**Brief:** Repeat the records below word for word and omit each image.

Collected data:
□ □ □ □ □
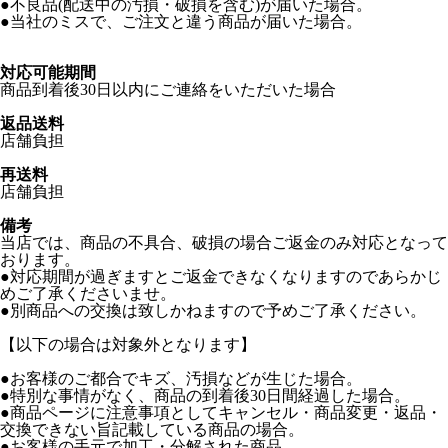
●不良品(配送中の汚損・破損を含む)が届いた場合。
●当社のミスで、ご注文と違う商品が届いた場合。
対応可能期間
商品到着後30日以内にご連絡をいただいた場合
返品送料
店舗負担
再送料
店舗負担
備考
当店では、商品の不具合、破損の場合ご返金のみ対応となって
おります。
●対応期間が過ぎますとご返金できなくなりますのであらかじ
めご了承くださいませ。
●別商品への交換は致しかねますので予めご了承ください。
【以下の場合は対象外となります】
●お客様のご都合でキズ、汚損などが生じた場合。
●特別な事情がなく、商品の到着後30日間経過した場合。
●商品ページに注意事項としてキャンセル・商品変更・返品・
交換できない旨記載している商品の場合。
●お客様の手元で加工・分解された商品。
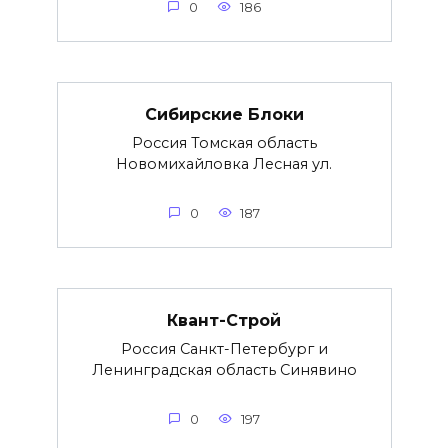
0
186
Сибирские Блоки
Россия Томская область
Новомихайловка Лесная ул.
0
187
Квант-Строй
Россия Санкт-Петербург и
Ленинградская область Синявино
0
197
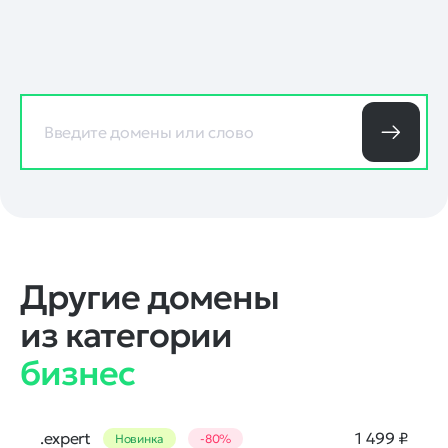
Другие домены
из категории
бизнес
.expert
1 499 ₽
Новинка
-80%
□ □ □ □ □
**Exercise answer:**
●不良品(配送中の汚損・破損を含む)が届いた場合。
●当社のミスで、ご注文と違う商品が届いた場合。
対応可能期間
商品到着後30日以内にご連絡をいただいた場合
返品送料
店舗負担
再送料
店舗負担
備考
当店では、商品の不具合、破損の場合ご返金のみ対応となって
おります。
●対応期間が過ぎますとご返金できなくなりますのであらかじ
めご了承くださいませ。
●別商品への交換は致しかねますので予めご了承ください。
【以下の場合は対象外となります】
●お客様のご都合でキズ、汚損などが生じた場合。
●特別な事情がなく、商品の到着後30日間経過した場合。
●商品ページに注意事項としてキャンセル・商品変更・返品・
交換できない旨記載している商品の場合。
●お客様の手元で加工・分解された商品。
0
186
Сибирские Блоки
Россия Томская область
Новомихайловка Лесная ул.
0
187
Квант-Строй
Россия Санкт-Петербург и
Ленинградская область Синявино
0
197
Другие домены
из категории
бизнес
.expert
1 499 ₽
Новинка
-80%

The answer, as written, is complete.